→ YOUR OBJECTIVE:
Quote the whole listing exactly. Leave the pictures out of your copy.

→ INFORMATION PROVIDED:

┌────────

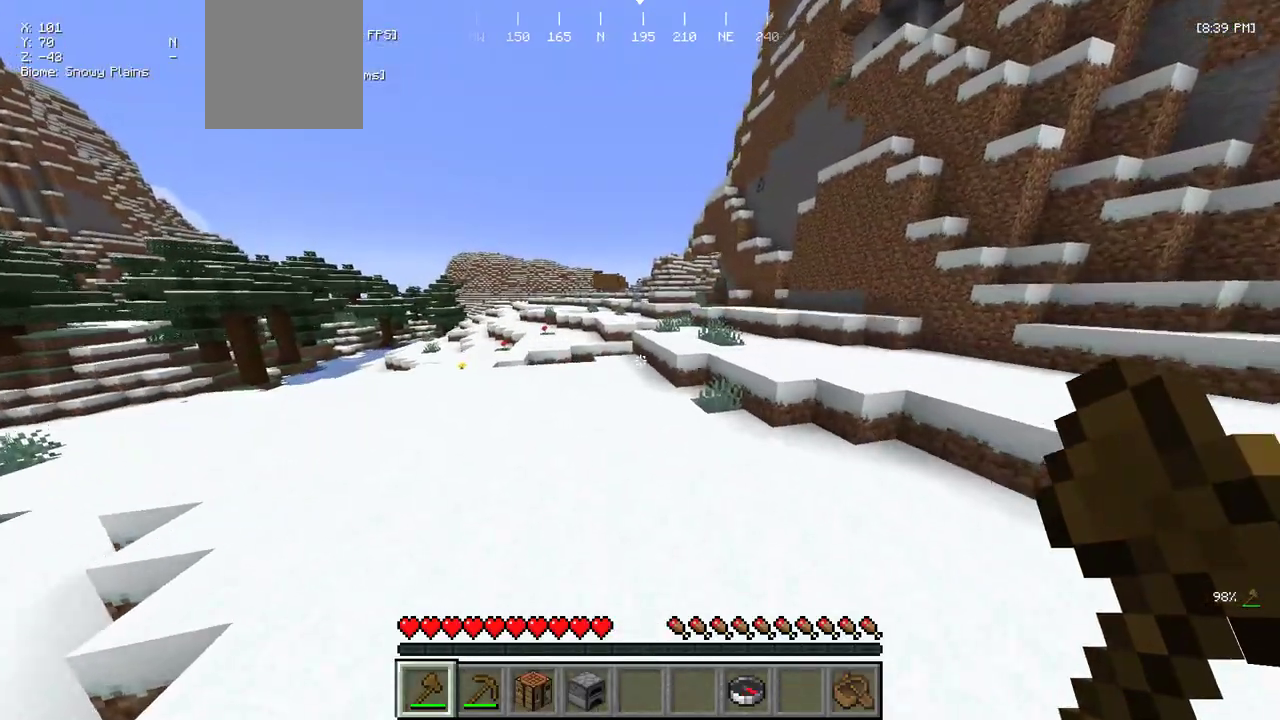
{"keys": ["w"], "mouse": [], "events": []}
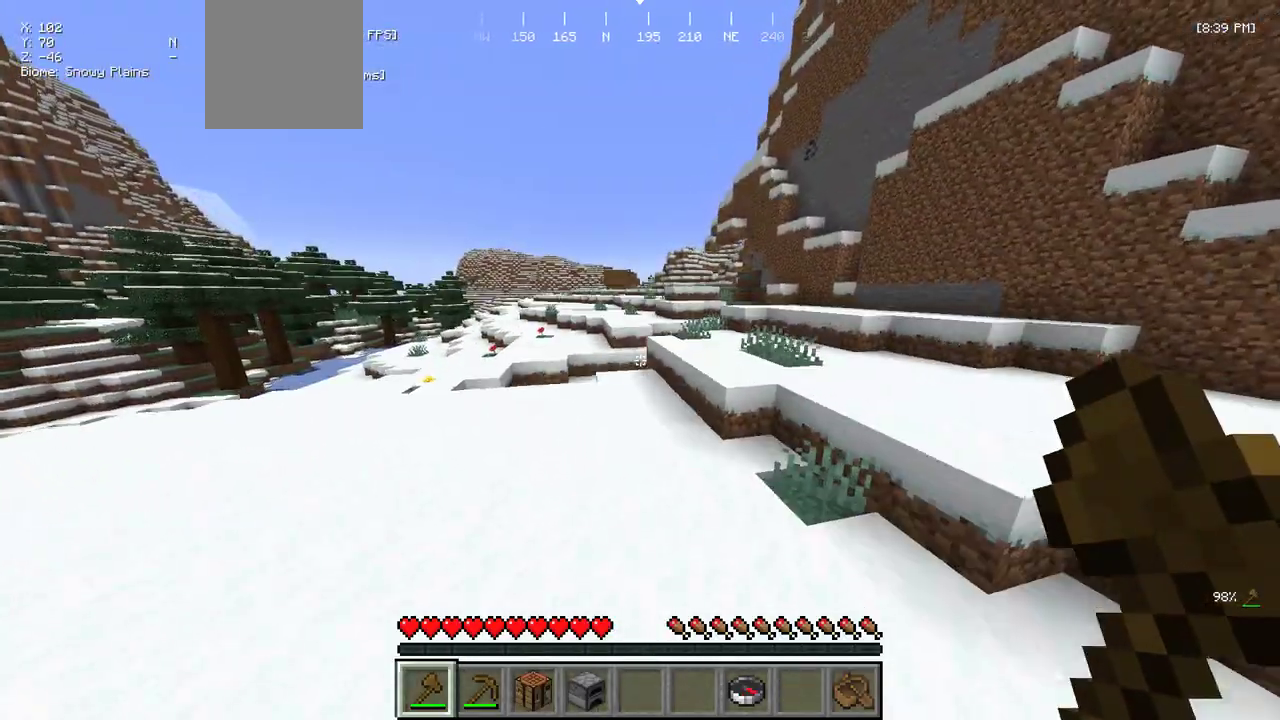
{"keys": ["d"], "mouse": [], "events": [[33, "w", "up"], [317, "d", "down"]]}
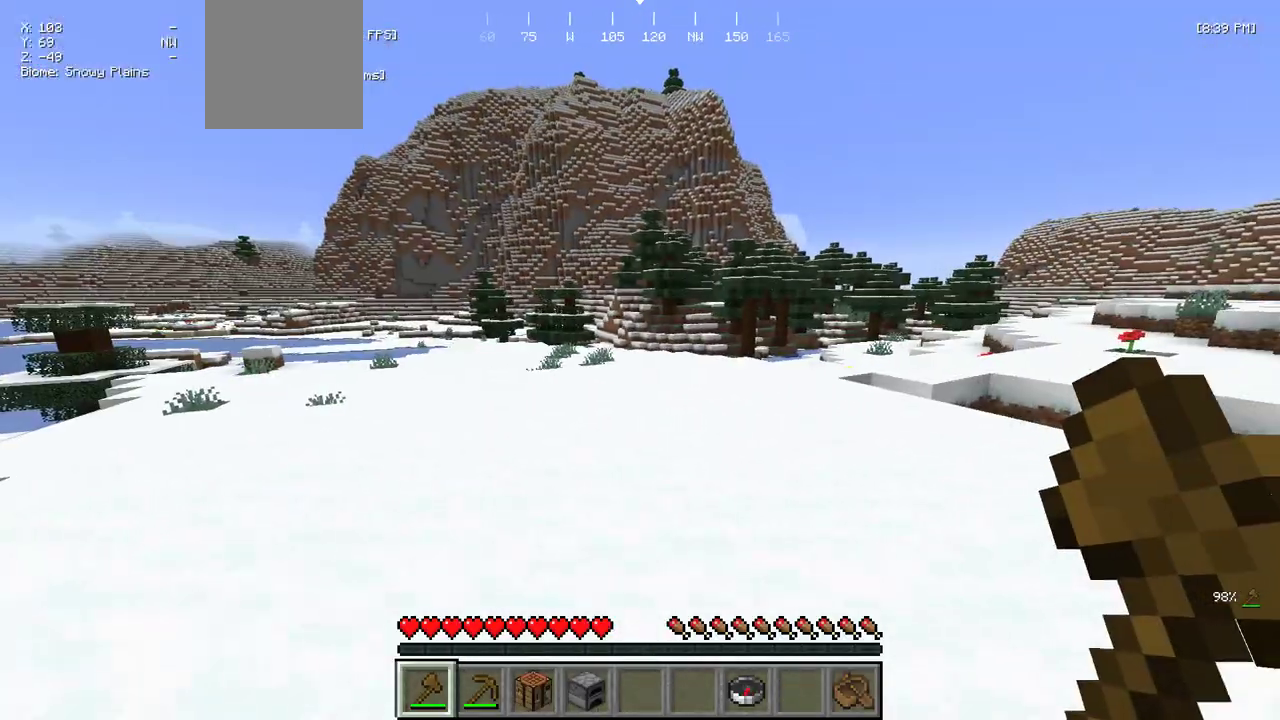
{"keys": ["d", "w"], "mouse": [], "events": [[17, "d", "up"], [283, "d", "down"], [467, "w", "down"]]}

└────────

→ OUTPUT OF THE EXERCISE:
{"keys": ["w"], "mouse": [], "events": []}
{"keys": ["d"], "mouse": [], "events": [[33, "w", "up"], [317, "d", "down"]]}
{"keys": ["d", "w"], "mouse": [], "events": [[17, "d", "up"], [283, "d", "down"], [467, "w", "down"]]}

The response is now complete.